Welchen Wert hat die Marke "Made in Germany" in Südostasien?
Walde: Auch in ASEAN ist ein ausgeprägtes Bewusstsein für Qualität und Nachhaltigkeit angekommen. Einige Firmen mussten schmerzlich lernen, dass der Einkauf nur über den Preis letztlich zu einer teuren Angelegenheit werden kann. Im industriellen Bereich sind vor allem Produkte aus Deutschland und Japan sehr begehrt, wobei „Made in Germany“ als Garant für Qualität, Innovation und Zuverlässigkeit gilt. Im Moment verschaffen sich japanische Hersteller einen kleinen Vorteil dadurch, dass sie ihre Produkte gleich mit einer Finanzierungsalternative anbieten und vor allem den After-Sales-Service direkt im jeweiligen Land garantieren. Dessen sollten sich insbesondere deutsche Maschinenbauer bewusst sein und gegebenenfalls ihre Serviceleistungen anpassen, um in Zukunft noch erfolgreicher in ASEAN agieren zu können.
Haben Sie abschließend noch einen persönlichen Ratschlag, den sie deutschen Unternehmern, die am südostasiatischen Markt interessiert sind, auf den Weg geben möchten?

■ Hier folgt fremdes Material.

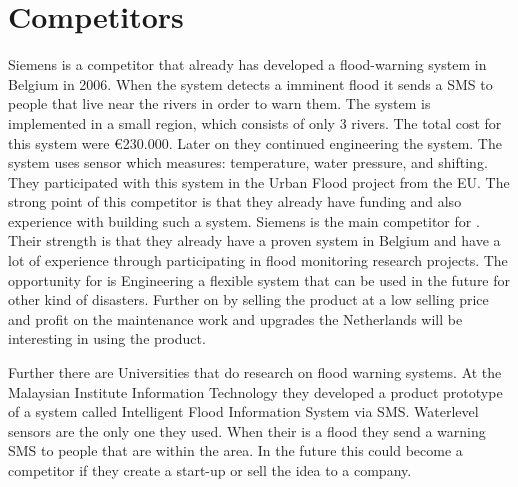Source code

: \section{Competitors}
Siemens is a competitor that already has developed a flood-warning system in Belgium in 2006. When the system detects a imminent flood it sends a SMS to people that live near the rivers in order to warn them. The system is implemented in a small region, which consists of only 3 rivers. The total cost for this system were \euro{}230.000. Later on they continued engineering the system. The system uses sensor which measures: temperature, water pressure, and shifting. They participated with this system in the Urban Flood project from the EU. The strong point of this competitor is that they already have funding and also experience with building such a system. Siemens is the main competitor for \CompanyName{}. Their strength is that they already have a proven system in Belgium and have a lot of experience through participating in flood monitoring research projects. The opportunity for \CompanyName{} is Engineering a flexible system that can be used in the future for other kind of disasters. Further on by selling the product at a low selling price and profit on the maintenance work and upgrades the Netherlands will be interesting in using the product.

Further there are Universities that do research on flood warning systems. At the Malaysian Institute Information Technology they developed a product prototype of a system called Intelligent Flood Information System via SMS. Waterlevel sensors are the only one they used. When their is a flood they send a warning SMS to people that are within the area. In the future this could become a competitor if they create a start-up or sell the idea to a company.  



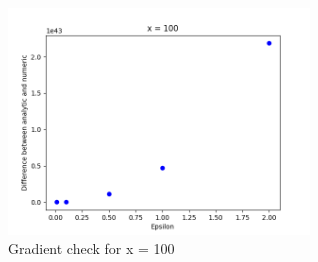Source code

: \documentclass[submit]{harvardml}
\begin{document}
\begin{enumerate}
\begin{center}
        \includegraphics[width=0.6\textwidth]{x100}\\
        Gradient check for x = 100
    \end{center}
\end{enumerate}
\end{document}
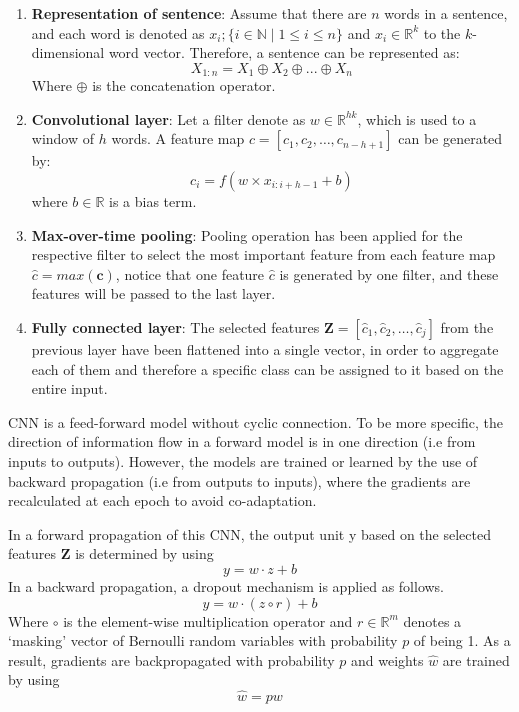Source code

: \documentclass[]{krantz}
\begin{document}
\begin{enumerate}
\def\labelenumi{\arabic{enumi}.}
\item
  \textbf{Representation of sentence}: Assume that there are \(n\) words in a sentence, and each word is denoted as \(x_{i};\{i \in \mathbb{N} \mid 1 \leq i \leq n \}\) and \(x_{i} \in \mathbb{R}^{k}\) to the \(k\)-dimensional word vector. Therefore, a sentence can be represented as:
  \[ X_{1:n}=X_{1} \oplus X_{2} \oplus ... \oplus X_{n} \]
  Where \(\oplus\) is the concatenation operator.
\item
  \textbf{Convolutional layer}: Let a filter denote as \(w \in \mathbb{R}^{hk}\), which is used to a window of \(h\) words. A feature map \(c=[c_1,c_2,…,c_{n-h+1}]\) can be generated by:
  \[ c_i=f(w×x_{i:i+h-1}+b) \]
  where \(b \in \mathbb{R}\) is a bias term.
\item
  \textbf{Max-over-time pooling}: Pooling operation has been applied for the respective filter to select the most important feature from each feature map \(\hat{c} =max(\boldsymbol{c})\), notice that one feature \(\hat{c}\) is generated by one filter, and these features will be passed to the last layer.
\item
  \textbf{Fully connected layer}: The selected features \(\boldsymbol{Z}=[\hat{c}_1,\hat{c}_2,…,\hat{c}_j]\) from the previous layer have been flattened into a single vector, in order to aggregate each of them and therefore a specific class can be assigned to it based on the entire input.
\end{enumerate}

CNN is a feed-forward model without cyclic connection. To be more specific, the direction of information flow in a forward model is in one direction (i.e from inputs to outputs). However, the models are trained or learned by the use of backward propagation (i.e from outputs to inputs), where the gradients are recalculated at each epoch to avoid co-adaptation.

In a forward propagation of this CNN, the output unit y based on the selected features \(\boldsymbol{Z}\) is determined by using
\[y=w \cdot z+b\]
In a backward propagation, a dropout mechanism is applied as follows.
\[y=w \cdot (z \circ r)+b\]
Where \(\circ\) is the element-wise multiplication operator and \(r \in \mathbb{R}^{m}\) denotes a `masking' vector of Bernoulli random variables with probability \(p\) of being 1. As a result, gradients are backpropagated with probability \(p\) and weights \(\hat{w}\) are trained by using
\[\hat{w}=pw\]
\end{document}
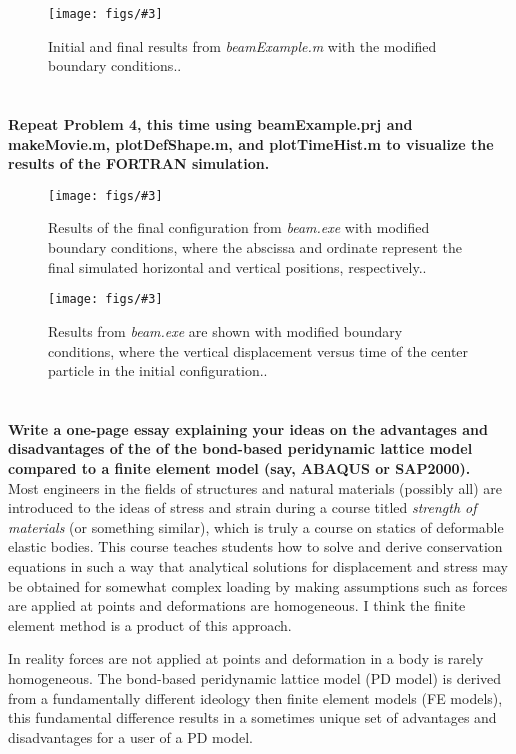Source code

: \documentclass[letterpaper, 10pt, oneside]{article}
\newenvironment{dd}[1]{
	\noindent
	\textbf{\normalsize{#1}}
	\hspace{0.1in}
	\small
	\rmfamily
	}
	{\medskip}
\newcommand{\bdd}{\begin{dd}}
\newcommand{\edd}{\end{dd}}
\newcommand{\Figure}[4]{
  \begin{figure}[#1]
    \centering
    \texttt{[image: figs/\#3]}
    \caption{#4.}\label{fig:#3}
  \end{figure}}
\begin{document}
\Figure{htp}{4}{4_def.pdf}{Initial and final results from \emph{beamExample.m} with the modified boundary conditions.}
\edd

\section{}
\bdd{Repeat Problem 4, this time using beamExample.prj and makeMovie.m, plotDefShape.m, and plotTimeHist.m to visualize the results of the FORTRAN simulation.}

\Figure{htp}{4}{5_def.pdf}{Results of the final configuration from \emph{beam.exe} with modified boundary conditions, where the abscissa and ordinate represent the final simulated horizontal and vertical positions, respectively.}

\Figure{htp}{4}{5_hist.pdf}{Results from \emph{beam.exe} are shown with modified boundary conditions, where the vertical displacement versus time of the center particle in the initial configuration.}
\edd

\section{}
\bdd{ Write a one-page essay explaining your ideas on the advantages and disadvantages of the of the bond-based peridynamic lattice model compared to a finite element model (say, ABAQUS or SAP2000).}\\

Most engineers in the fields of structures and natural materials (possibly all) are introduced to the ideas of stress and strain during a course titled \emph{strength of materials} (or something similar), which is truly a course on statics of deformable elastic bodies. This course teaches students how to solve and derive conservation equations in such a way that analytical solutions for displacement and stress may be obtained for somewhat complex loading by making assumptions such as forces are applied at points and deformations are homogeneous.  I think the finite element method is a product of this approach.

In reality forces are not applied at points and deformation in a body is rarely homogeneous. The bond-based peridynamic lattice model (PD model) is derived from a fundamentally different ideology then finite element models (FE models), this fundamental difference results in a sometimes unique set of advantages and disadvantages for a user of a PD model.  
\end{document}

Walde: Nach meiner Überzeugung ist die gesamte ASEAN Region für die deutschen Unternehmen hochinteressant und bietet jede Menge Möglichkeiten. In vielen Ländern, wie etwa in Vietnam, gibt es eine sehr ausgeprägte Deutschfreundlichkeit. In Südostasien braucht man Geduld und die Bereitschaft, sich auch persönlich für seine Geschäftspartner zu öffnen. Gerade beim Markteinstieg ist es wichtig zu erkennen, wann man „deutsch bleiben“ muss und wann man gegebenenfalls flexibel handeln sollte. Für all diese Aspekte und weitere Fragen des konkreten Markteinstiegs ist die richtige Vorbereitung immens wichtig,  und hier bieten alle AHKs in den ASEAN-Ländern ein entsprechendes Beratungsangebot.